La serata non si concentra però solo sulla musica:
Mazzoletti
ha voluto soprattutto creare uno spazio di discussione fatto di memorie, di ricordi,
di episodi e racconti, portando sul palco i volti e le testimonianze di colleghi
e amici, quali Marcello Piras, Leone Piccioni, Marco Santoro
ed Enrico
Pieranunzi (il quale ha redatto l'introduzione del testo), tra i personaggi
più significativi del periodo storico-musicale su cui si concentra il suo libro.
L'opera
è composta da due tomi di circa 2500 pagine, 2000 nomi citati e circa 300 pagine
di discografia, un'autentica "Bibbia del jazz" come la definisce Leone Piccioni,
e che Marco Santoro fotografa correttamente come una "straordinaria fonte di
informazioni di carattere storico e sociologico".

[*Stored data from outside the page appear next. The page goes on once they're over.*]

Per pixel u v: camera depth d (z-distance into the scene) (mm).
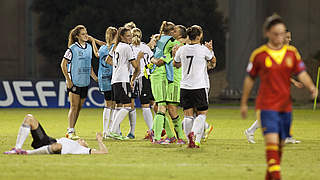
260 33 122938
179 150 38469
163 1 143250
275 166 23953
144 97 47312
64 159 33188
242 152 37688
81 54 46938
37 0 152875
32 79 92688
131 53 45281
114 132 46219
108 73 48406
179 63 39250
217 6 146375
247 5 121500
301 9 164375
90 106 93438
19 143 34938
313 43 164500
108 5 142375
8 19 198375
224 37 145375
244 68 120438
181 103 39375
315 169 30484
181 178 27328
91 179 27016
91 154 35750
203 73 38531
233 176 27938
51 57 151125
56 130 57312
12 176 27734
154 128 42938
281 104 24516
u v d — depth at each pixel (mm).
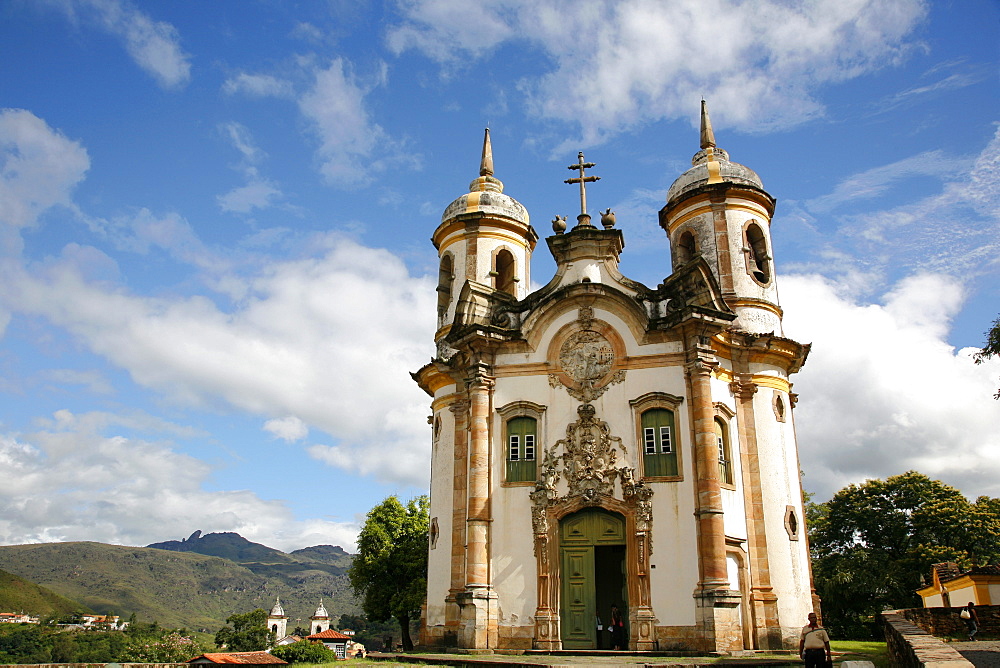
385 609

Tra gli artisti citati nel libro vi è anche Piero Angela a cui
spetta l'introduzione della serata e che offrirà un saggio della sue capacità di
pianista interpretando con veterana scioltezza una crepuscolare "Feelings"

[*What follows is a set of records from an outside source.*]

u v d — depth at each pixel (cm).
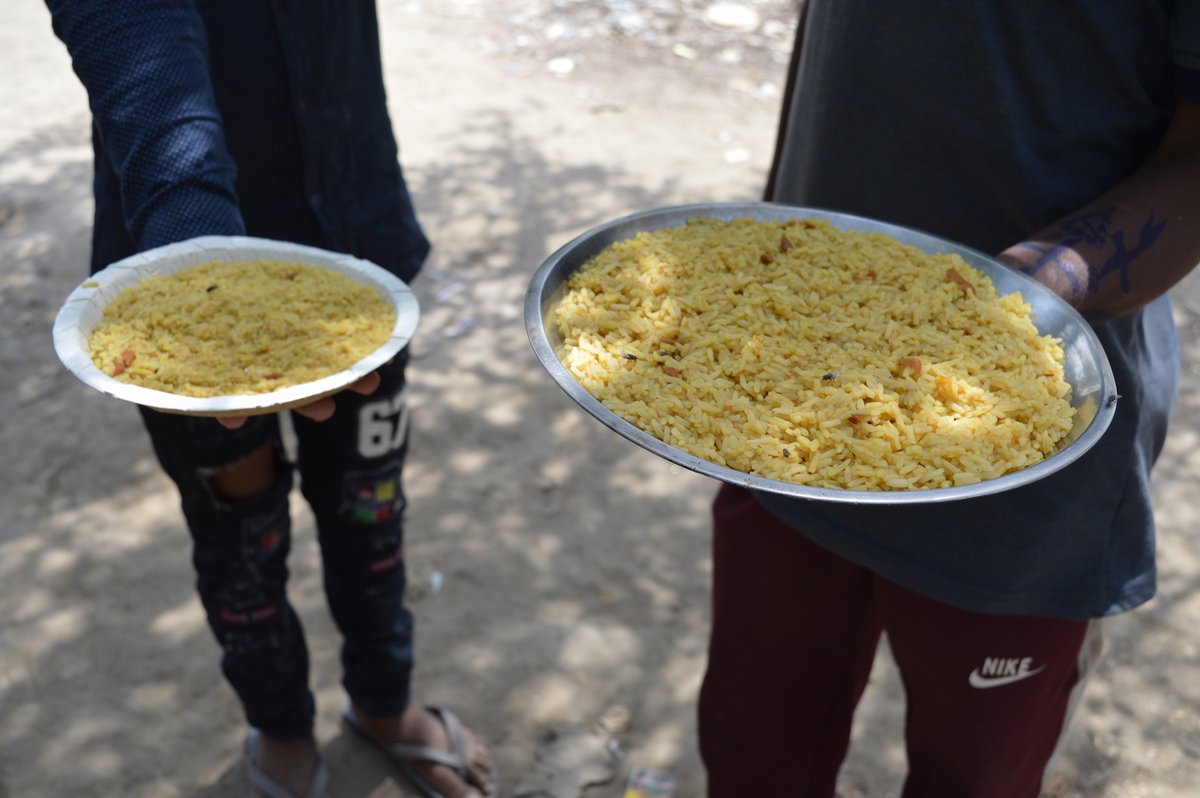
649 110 548
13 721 252
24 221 450
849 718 201
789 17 632
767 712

in duetto con Giorgio Rosciglione.
La prima band ad esibirsi è il Sestetto Dino & Franco Piana, dell'indissolubile
trombonista Dino Piana (che sarà più volte chiamato sul palco) con
Pietro Iodice
alla batteria, Augusto Pierozzi e Stefano Sabatini, che virano in
armoniosa intensità le calde ampiezze armoniche di "Bernie's Tune".
Un intervento di Marcello Piras precede le parole commosse di
Leone Piccioni, colorando di sentimenti crepuscolari il preludio all'ingresso
in scena di Gianni Coscia e della sua raffinata fisarmonica, uno storico estimatore
di Kramer al quale dedica un magnifico omaggio con un brano di rara delicatezza
e leggerezza espressiva. Davvero mirabile la morbidezza ed il controllo dell'intensità
con cui Coscia gestisce le note del suo strumento anche quando, in un "ondivago"
duetto con Dino Piana, esegue un brano popolare dinamico e acceso.
La parte centrale del concerto è incentrata sugli anni '30 con due band
divertite ed estroverse: una composta da autentici "veterani" e l'altra da giovani
jazzisti. La prima band è quella di Luca Begonia e
Dino Piana
(ancora con l'eccellente terzetto Sabatini, Pierozzi, Iodice e con la partecipazione
di Marcello
Rosa), che ripropone un brano in stile Dixieland di grande impatto
sonoro, eseguito attraverso coloriture d'insieme chiare e vigorose, coordinate secondo
un intento filologico che lascia il giusto spazio agli equilibrati soli dei singoli.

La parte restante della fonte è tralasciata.